▶ ACTIVITY:
This exercise calls for every line of the data below with the string "Francesca" in it.

▶ RECORDS SHOWN:
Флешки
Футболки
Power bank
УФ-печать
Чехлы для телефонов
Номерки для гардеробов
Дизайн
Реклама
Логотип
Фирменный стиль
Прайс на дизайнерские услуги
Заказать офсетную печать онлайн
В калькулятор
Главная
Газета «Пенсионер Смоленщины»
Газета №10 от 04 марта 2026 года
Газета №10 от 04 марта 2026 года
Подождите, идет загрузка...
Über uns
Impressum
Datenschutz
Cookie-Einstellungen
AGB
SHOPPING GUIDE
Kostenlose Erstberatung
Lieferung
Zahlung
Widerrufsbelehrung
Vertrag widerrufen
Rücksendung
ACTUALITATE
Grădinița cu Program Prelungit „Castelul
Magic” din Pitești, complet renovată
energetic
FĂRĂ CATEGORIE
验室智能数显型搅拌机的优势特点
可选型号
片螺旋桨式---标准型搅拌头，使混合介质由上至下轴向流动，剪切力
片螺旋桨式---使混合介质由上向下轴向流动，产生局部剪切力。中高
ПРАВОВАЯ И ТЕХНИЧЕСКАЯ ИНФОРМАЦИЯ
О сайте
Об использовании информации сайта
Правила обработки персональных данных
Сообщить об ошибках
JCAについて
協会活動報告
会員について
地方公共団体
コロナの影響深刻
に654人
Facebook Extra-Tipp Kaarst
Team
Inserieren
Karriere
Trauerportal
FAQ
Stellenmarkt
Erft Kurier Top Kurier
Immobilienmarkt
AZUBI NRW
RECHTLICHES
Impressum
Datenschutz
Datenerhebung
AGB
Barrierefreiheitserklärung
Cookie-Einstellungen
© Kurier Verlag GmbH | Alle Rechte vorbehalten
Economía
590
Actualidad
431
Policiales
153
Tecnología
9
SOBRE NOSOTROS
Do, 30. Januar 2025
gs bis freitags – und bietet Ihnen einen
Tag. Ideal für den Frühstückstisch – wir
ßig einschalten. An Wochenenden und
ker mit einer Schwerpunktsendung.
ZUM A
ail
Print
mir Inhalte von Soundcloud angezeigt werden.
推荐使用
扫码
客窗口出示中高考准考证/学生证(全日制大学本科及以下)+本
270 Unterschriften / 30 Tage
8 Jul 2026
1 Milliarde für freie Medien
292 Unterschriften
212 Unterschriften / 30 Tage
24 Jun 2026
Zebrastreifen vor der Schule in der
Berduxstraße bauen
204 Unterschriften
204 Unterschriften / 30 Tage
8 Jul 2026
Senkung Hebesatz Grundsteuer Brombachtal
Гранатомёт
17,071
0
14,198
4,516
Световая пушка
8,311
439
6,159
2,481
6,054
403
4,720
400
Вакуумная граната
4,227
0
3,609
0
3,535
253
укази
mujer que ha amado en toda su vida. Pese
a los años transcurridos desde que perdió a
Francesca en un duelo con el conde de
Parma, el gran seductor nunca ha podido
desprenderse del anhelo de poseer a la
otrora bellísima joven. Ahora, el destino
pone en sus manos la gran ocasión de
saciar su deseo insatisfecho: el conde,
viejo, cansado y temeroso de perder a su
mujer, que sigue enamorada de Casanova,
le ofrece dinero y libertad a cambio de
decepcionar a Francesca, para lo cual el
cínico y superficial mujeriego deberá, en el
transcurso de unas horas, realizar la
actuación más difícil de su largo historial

▶ RESPONSE TO THIS EXERCISE:
Francesca en un duelo con el conde de
decepcionar a Francesca, para lo cual el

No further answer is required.